For Duke LifePoint the toehold in northern Michigan provides an opportunity to compete with blue chip providers that include Cleveland Clinic, Mayo Clinic, University of Michigan Health System, and Henry Ford Health System. Muller says Duke LifePoint also sees an opportunity to expand its orthopedic sports medicine program in Marquette, which is the home of a U.S. Olympic Education Center.
The biggest knock on hospital M&As is the loss of local autonomy. Hospitals are often the biggest employers and economic engines in the regions they serve and a source of local pride. No matter what guarantees are put in place the boards at most acquired hospitals are usually reduced to advisory status and their control is greatly diminished.

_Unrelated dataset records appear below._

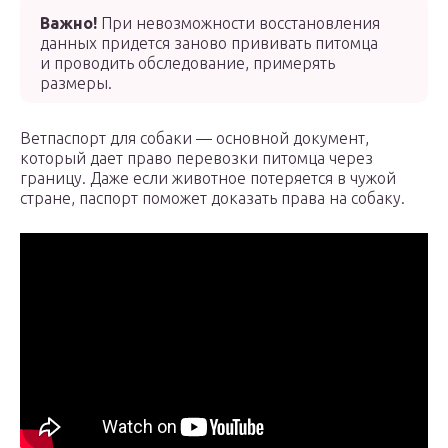
Важно!
При невозможности восстановления
данных придется заново прививать питомца
и проводить обследование, примерять
размеры.
Ветпаспорт для собаки — основной документ,
который дает право перевозки питомца через
границу. Даже если животное потеряется в чужой
стране, паспорт поможет доказать права на собаку.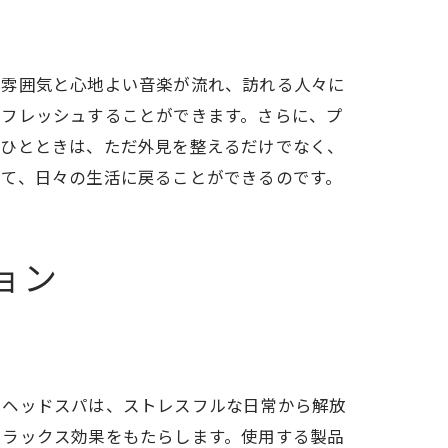
た雰囲気と心地よい音楽が流れ、訪れる人々に
験
リフレッシュすることができます。さらに、プ
のひとときは、ただ外見を整えるだけでなく、
得て、日々の生活に戻ることができるのです。
ョン
るヘッドスパは、ストレスフルな日常から解放
リラックス効果をもたらします。使用する製品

Muller says the Marquette board will still have a role in strategic planning and credentialing. It is satisfied that any concerns it has will be heard by the new owners. "The board is an advisory board now but it is 12 members and they are all local except for one from Duke and we wanted that," he says. "They don't feel like the community governing role is something they need to hold on to the detriment of the hospital."
And that's just it.
Marquette General and scores of other hospitals across the nation have seen which way the winds are blowing. Increasingly they are willing to forfeit a certain amount of autonomy in exchange for access to the capital and clinical and business expertise that will improve their position in a highly competitive market.
This all makes perfect sense in the nearly $3 trillion healthcare economy that is otherwise huge, bafflingly complex, and in the midst of historic change. There is no reason to think that this trend toward consolidation will reverse itself anytime soon.